Jakarta Aktual – 13 Juli 2026 | Sedih! Suami jadi buronan kasus curanmor, ibu dan anak autis bertahan dua hari hanya minum air putih, sebuah kisah pilu yang terjadi di Kendari, Sulawesi Tenggara. Kasat Reskrim Polresta Kendari, Kompol Welliwanto Malau, menemukan istri seorang pelaku curanmor dalam kondisi memprihatinkan. Istri pelaku, Mawar (27), dan anaknya yang mengidap autisme, belum makan selama dua hari dan hanya minum air putih.
Kasus ini bermula pada Selasa (7/7/2026), saat tim gabungan dari URC Buser 77 Satreskrim Polresta Kendari bersama Intelmob Polda Sultra melakukan pengembangan kasus curanmor. Mereka menemukan Mawar dan anaknya dalam kondisi lemas di sebuah rumah kontrakan di Kelurahan Anduonohu.
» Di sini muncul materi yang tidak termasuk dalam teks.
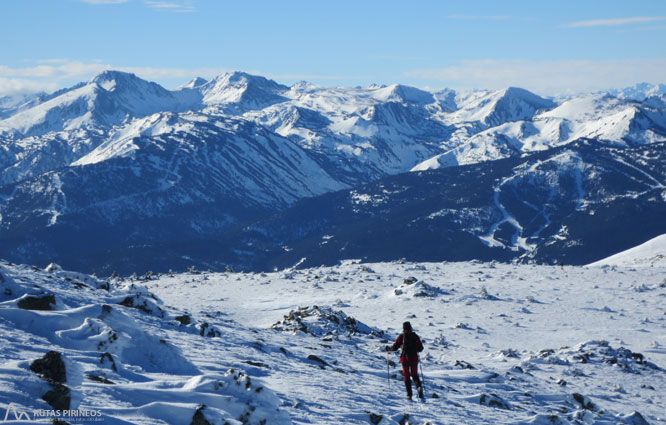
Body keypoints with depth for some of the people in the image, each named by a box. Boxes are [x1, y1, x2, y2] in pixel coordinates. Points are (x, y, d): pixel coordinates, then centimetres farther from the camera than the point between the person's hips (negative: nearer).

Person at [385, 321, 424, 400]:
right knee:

Kompol Welliwanto Malau, yang memimpin jalannya penyelidikan, merasakan ada yang tidak beres dengan kondisi fisik Mawar. Ia kemudian memerintahkan anggota untuk membeli sembako dan membantu obat anak. Petugas juga memfasilitasi tiket pulang Mawar ke Baubau.
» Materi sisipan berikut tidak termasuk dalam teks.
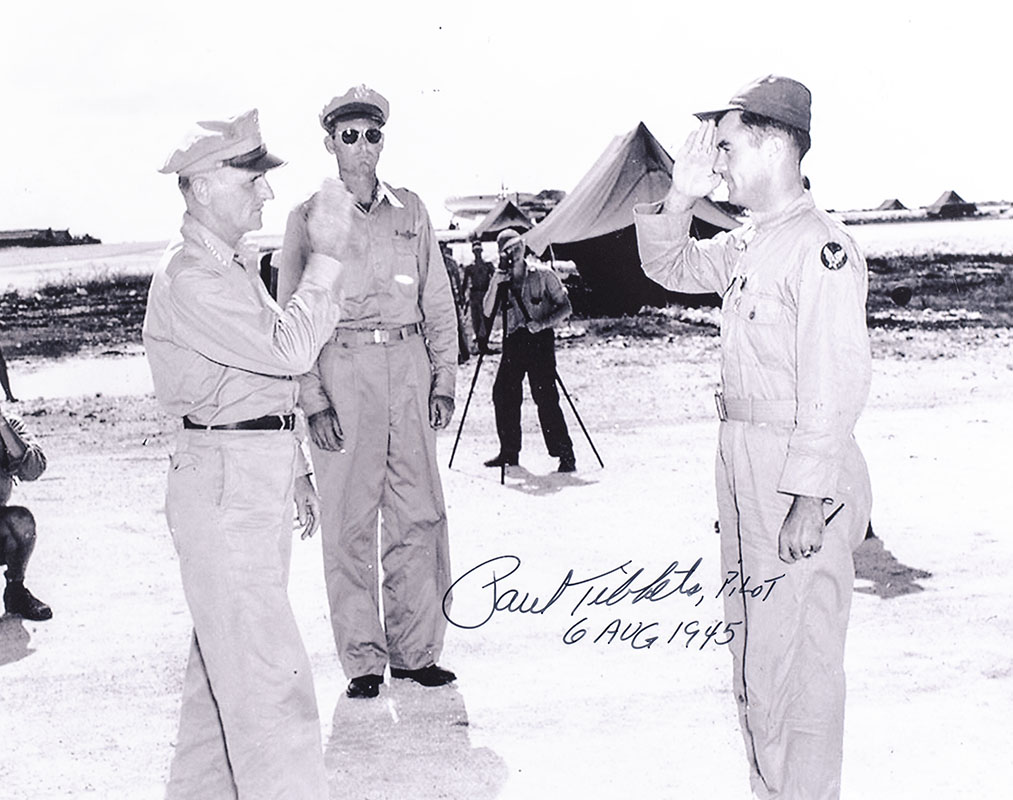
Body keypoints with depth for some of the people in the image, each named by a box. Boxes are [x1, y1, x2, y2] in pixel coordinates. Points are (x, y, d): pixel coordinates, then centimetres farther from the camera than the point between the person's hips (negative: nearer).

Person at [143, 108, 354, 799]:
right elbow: (288, 349, -25)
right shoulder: (189, 280, -16)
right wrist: (327, 255, -21)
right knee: (267, 673, -8)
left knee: (225, 659, 18)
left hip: (262, 476, 10)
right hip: (224, 482, -10)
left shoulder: (238, 263, 16)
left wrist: (294, 470, 22)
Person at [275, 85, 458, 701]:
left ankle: (416, 650, 14)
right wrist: (313, 399, -7)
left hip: (409, 366, 3)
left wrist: (445, 380, 6)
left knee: (421, 515, 2)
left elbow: (439, 301, 14)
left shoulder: (410, 211, 13)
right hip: (341, 371, -2)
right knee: (350, 521, 0)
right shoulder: (309, 217, 4)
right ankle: (363, 660, 10)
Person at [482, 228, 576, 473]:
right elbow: (487, 312, -1)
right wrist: (494, 283, -13)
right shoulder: (502, 281, 10)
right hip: (514, 341, 5)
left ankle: (565, 454, -8)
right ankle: (509, 452, 15)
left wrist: (543, 323, -18)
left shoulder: (543, 275, 0)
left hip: (540, 340, -5)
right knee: (503, 393, 1)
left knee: (545, 396, -13)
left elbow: (565, 307, -1)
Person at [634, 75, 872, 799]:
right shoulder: (747, 245, 13)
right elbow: (670, 267, 27)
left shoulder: (821, 246, -15)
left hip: (802, 477, -10)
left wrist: (810, 498, -22)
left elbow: (839, 381, -20)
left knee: (796, 662, -2)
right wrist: (680, 201, 9)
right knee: (754, 652, 18)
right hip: (747, 467, 10)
Sedih! Suami jadi buronan kasus curanmor, ibu dan anak autis bertahan dua hari hanya minum air putih, sebuah kisah yang menyentuh hati. Kasus ini menunjukkan bahwa masih banyak masyarakat yang membutuhkan bantuan dan perhatian. Sedih! Suami jadi buronan kasus curanmor, ibu dan anak autis bertahan dua hari hanya minum air putih, sebuah kisah yang mengingatkan kita akan pentingnya kepedulian dan empati terhadap sesama.
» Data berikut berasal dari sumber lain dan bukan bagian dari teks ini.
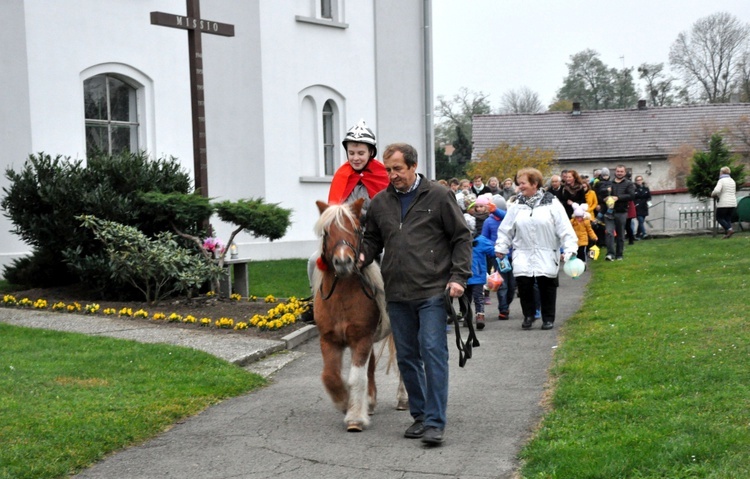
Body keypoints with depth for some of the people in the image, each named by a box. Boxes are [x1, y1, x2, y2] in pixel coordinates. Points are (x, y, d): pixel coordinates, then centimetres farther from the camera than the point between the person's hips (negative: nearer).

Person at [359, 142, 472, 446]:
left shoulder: (438, 197, 0)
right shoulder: (380, 203, 12)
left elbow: (462, 238, 2)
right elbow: (373, 239, 21)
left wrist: (458, 276, -8)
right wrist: (363, 256, -1)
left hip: (432, 292, -5)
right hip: (397, 295, 5)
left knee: (433, 352, -10)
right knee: (406, 357, 9)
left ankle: (435, 422, -7)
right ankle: (419, 415, 22)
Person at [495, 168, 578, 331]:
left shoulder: (552, 204, -4)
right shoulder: (517, 206, 5)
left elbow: (565, 228, -7)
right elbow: (506, 230, 9)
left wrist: (570, 249, -13)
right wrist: (501, 248, 7)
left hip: (546, 256, -2)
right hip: (523, 255, 2)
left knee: (547, 286, 0)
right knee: (524, 284, -4)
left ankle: (548, 318, 15)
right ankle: (528, 315, 15)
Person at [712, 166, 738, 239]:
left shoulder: (721, 181, -10)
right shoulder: (732, 181, 13)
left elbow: (717, 190, -24)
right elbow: (734, 193, 20)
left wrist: (713, 194, -4)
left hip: (723, 203, -7)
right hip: (732, 203, 7)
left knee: (719, 218, 5)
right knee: (728, 218, 11)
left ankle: (730, 229, -13)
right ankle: (727, 234, 1)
Kasus curanmor yang melibatkan suami Mawar ini masih dalam penyelidikan. Polisi berharap dapat menangkap pelaku dan membawa mereka ke pengadilan. Sedih! Suami jadi buronan kasus curanmor, ibu dan anak autis bertahan dua hari hanya minum air putih, sebuah kisah yang mengharukan dan mengingatkan kita akan pentingnya keadilan dan keamanan dalam masyarakat.
Untuk mengatasi kasus-kasus seperti ini, diperlukan kerja sama antara masyarakat dan pemerintah. Sedih! Suami jadi buronan kasus curanmor, ibu dan anak autis bertahan dua hari hanya minum air putih, sebuah kisah yang menyadarkan kita akan pentingnya kerja sama dan kepedulian terhadap sesama. Dengan demikian, kita dapat mencegah kasus-kasus seperti ini terjadi di masa depan.
Kesimpulan dari kisah ini adalah bahwa kepedulian dan empati terhadap sesama sangat penting. Sedih! Suami jadi buronan kasus curanmor, ibu dan anak autis bertahan dua hari hanya minum air putih, sebuah kisah yang mengingatkan kita akan pentingnya keadilan dan keamanan dalam masyarakat. Dengan demikian, kita dapat menciptakan masyarakat yang lebih baik dan lebih peduli terhadap sesama.